REQUIREMENT: Could you retype exactly the lines running from the line with "もある。「1人では緊張するけど、友達と一緒なら」という方" to the end of the data, both included, and nothing else?

ENTRIES SUPPLIED:
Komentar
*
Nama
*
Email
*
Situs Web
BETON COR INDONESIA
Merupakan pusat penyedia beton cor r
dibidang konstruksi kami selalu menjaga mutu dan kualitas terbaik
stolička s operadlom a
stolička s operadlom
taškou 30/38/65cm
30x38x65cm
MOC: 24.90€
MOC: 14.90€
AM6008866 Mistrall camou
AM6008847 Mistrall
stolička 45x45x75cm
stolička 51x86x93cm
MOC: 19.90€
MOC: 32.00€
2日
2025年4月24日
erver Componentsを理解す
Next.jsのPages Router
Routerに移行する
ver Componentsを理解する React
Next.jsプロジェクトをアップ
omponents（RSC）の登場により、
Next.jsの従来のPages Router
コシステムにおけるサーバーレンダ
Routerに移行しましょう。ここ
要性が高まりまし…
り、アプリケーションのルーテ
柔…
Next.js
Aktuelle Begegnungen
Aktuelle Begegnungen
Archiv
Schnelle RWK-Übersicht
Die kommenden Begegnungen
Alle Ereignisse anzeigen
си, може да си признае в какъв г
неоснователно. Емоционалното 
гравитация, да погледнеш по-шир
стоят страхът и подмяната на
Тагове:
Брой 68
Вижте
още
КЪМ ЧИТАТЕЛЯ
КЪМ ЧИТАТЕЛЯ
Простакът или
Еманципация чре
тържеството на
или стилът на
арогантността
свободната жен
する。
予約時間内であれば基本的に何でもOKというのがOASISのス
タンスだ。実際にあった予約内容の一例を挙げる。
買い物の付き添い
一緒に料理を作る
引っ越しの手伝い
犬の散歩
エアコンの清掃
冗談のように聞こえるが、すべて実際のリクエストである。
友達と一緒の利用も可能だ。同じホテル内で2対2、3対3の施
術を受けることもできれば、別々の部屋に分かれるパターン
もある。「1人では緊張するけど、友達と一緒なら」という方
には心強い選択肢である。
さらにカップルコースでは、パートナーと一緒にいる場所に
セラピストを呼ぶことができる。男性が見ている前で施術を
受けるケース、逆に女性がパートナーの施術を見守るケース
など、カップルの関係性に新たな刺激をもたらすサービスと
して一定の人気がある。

ANSWER BOX:
もある。「1人では緊張するけど、友達と一緒なら」という方
には心強い選択肢である。
さらにカップルコースでは、パートナーと一緒にいる場所に
セラピストを呼ぶことができる。男性が見ている前で施術を
受けるケース、逆に女性がパートナーの施術を見守るケース
など、カップルの関係性に新たな刺激をもたらすサービスと
して一定の人気がある。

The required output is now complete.